WHAT IS REQUIRED - Pull every line with the word "shoulder" out of the entries below.

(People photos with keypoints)
- - - - - - -

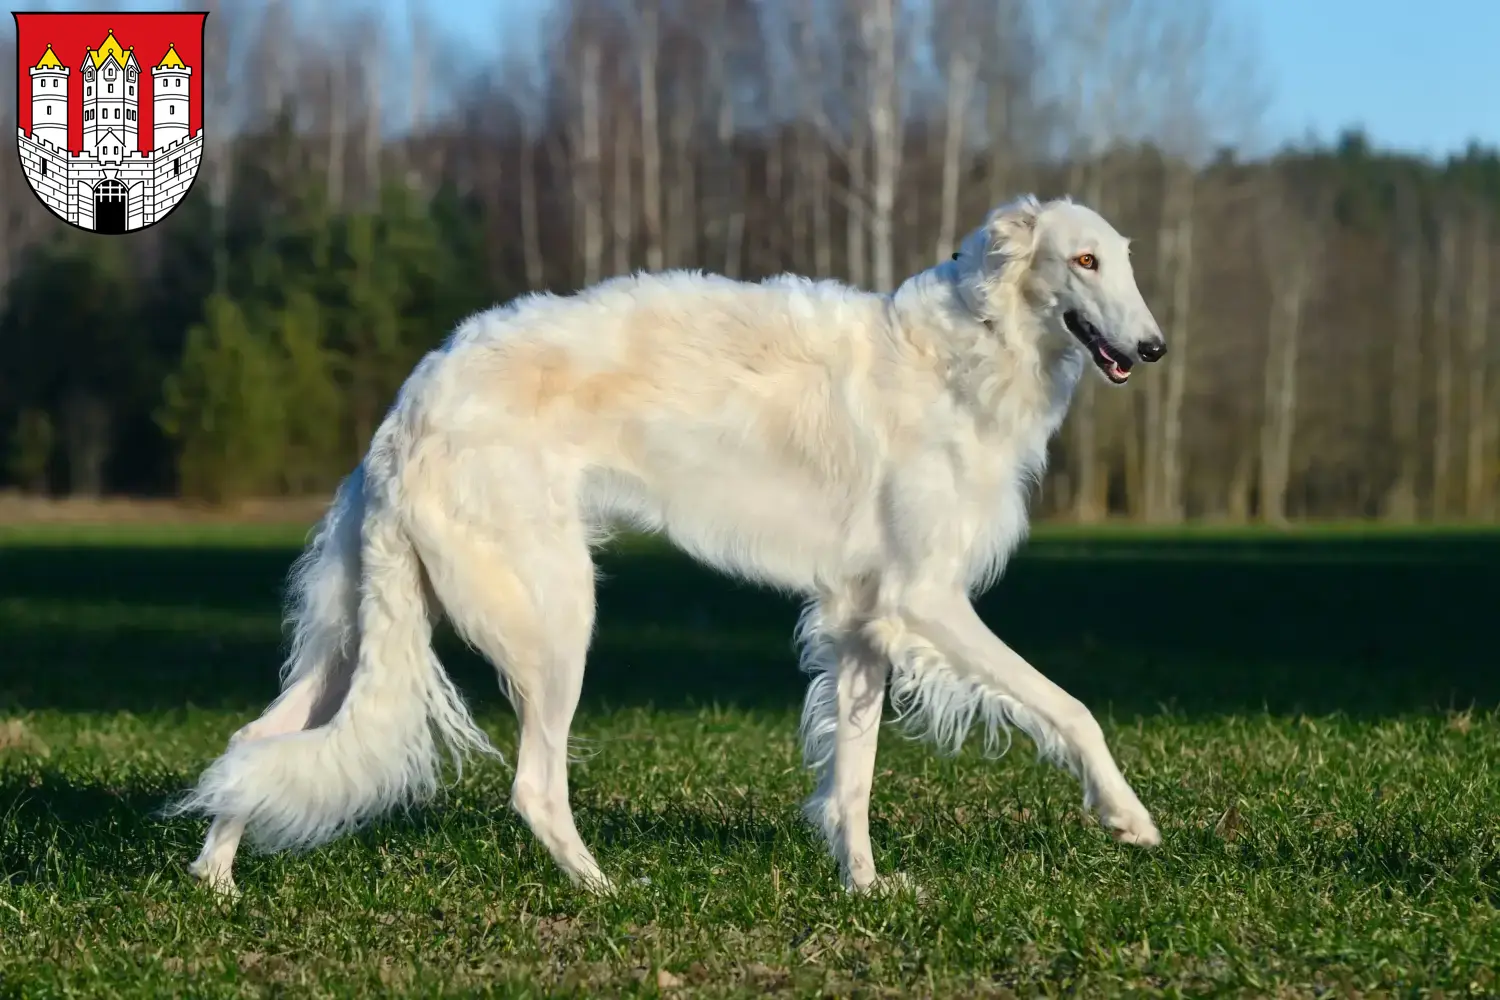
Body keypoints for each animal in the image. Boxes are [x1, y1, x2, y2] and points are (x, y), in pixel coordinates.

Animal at [178, 191, 1170, 893]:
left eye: (1125, 260)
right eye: (1082, 260)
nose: (1155, 347)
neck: (966, 354)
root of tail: (405, 416)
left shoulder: (864, 616)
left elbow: (853, 780)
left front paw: (865, 887)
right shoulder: (925, 598)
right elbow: (1071, 706)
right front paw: (1128, 817)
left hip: (354, 635)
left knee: (252, 746)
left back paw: (216, 877)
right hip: (554, 618)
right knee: (534, 784)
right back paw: (606, 889)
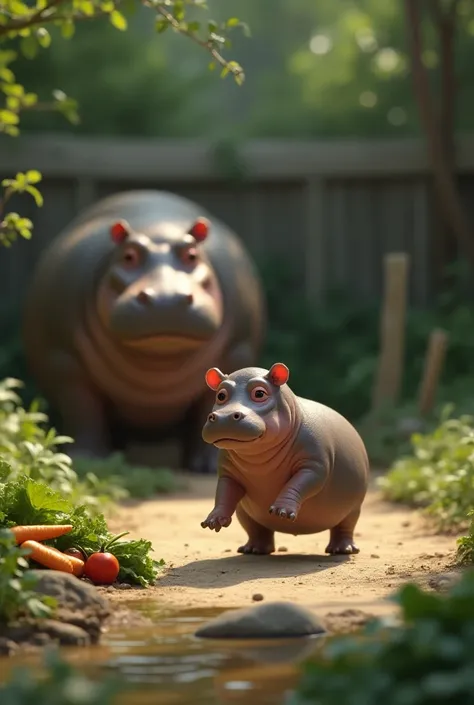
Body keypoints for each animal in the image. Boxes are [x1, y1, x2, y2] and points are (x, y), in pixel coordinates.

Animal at [200, 364, 370, 556]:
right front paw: (214, 520)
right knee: (256, 529)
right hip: (245, 514)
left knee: (345, 526)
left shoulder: (314, 464)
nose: (223, 416)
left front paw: (282, 511)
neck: (259, 459)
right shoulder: (228, 472)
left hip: (353, 508)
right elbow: (224, 492)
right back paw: (253, 549)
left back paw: (342, 550)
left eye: (260, 393)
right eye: (221, 395)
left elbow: (298, 483)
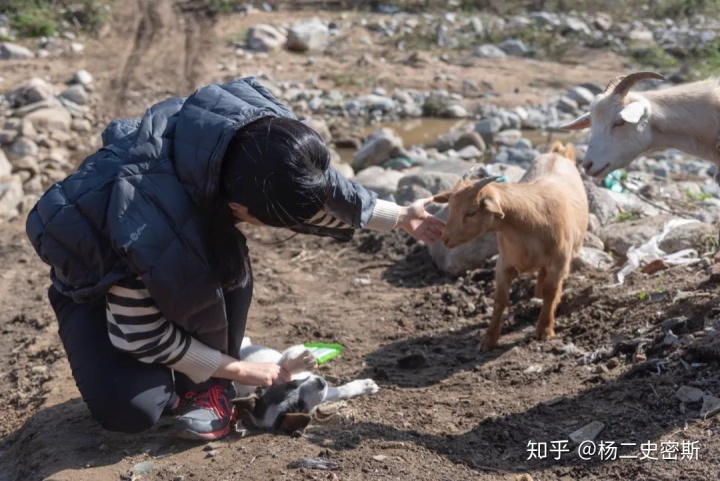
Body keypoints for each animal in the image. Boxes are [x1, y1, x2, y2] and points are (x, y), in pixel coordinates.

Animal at [235, 338, 382, 436]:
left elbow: (284, 363)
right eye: (300, 406)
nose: (320, 382)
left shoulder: (275, 369)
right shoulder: (320, 396)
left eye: (290, 385)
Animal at [436, 142, 588, 348]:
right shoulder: (504, 262)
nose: (445, 239)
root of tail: (559, 153)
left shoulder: (559, 261)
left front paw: (545, 329)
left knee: (555, 285)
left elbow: (551, 291)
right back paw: (537, 295)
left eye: (471, 212)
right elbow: (500, 299)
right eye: (450, 208)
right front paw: (489, 339)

- - - - - - -

RESULT OF THE EXERCISE -
left shoulder: (864, 616)
right shoulder: (925, 598)
left shoulder: (314, 464)
right shoulder: (228, 472)
left shoulder: (275, 369)
right shoulder: (320, 396)
right shoulder: (504, 262)
left shoulder: (559, 261)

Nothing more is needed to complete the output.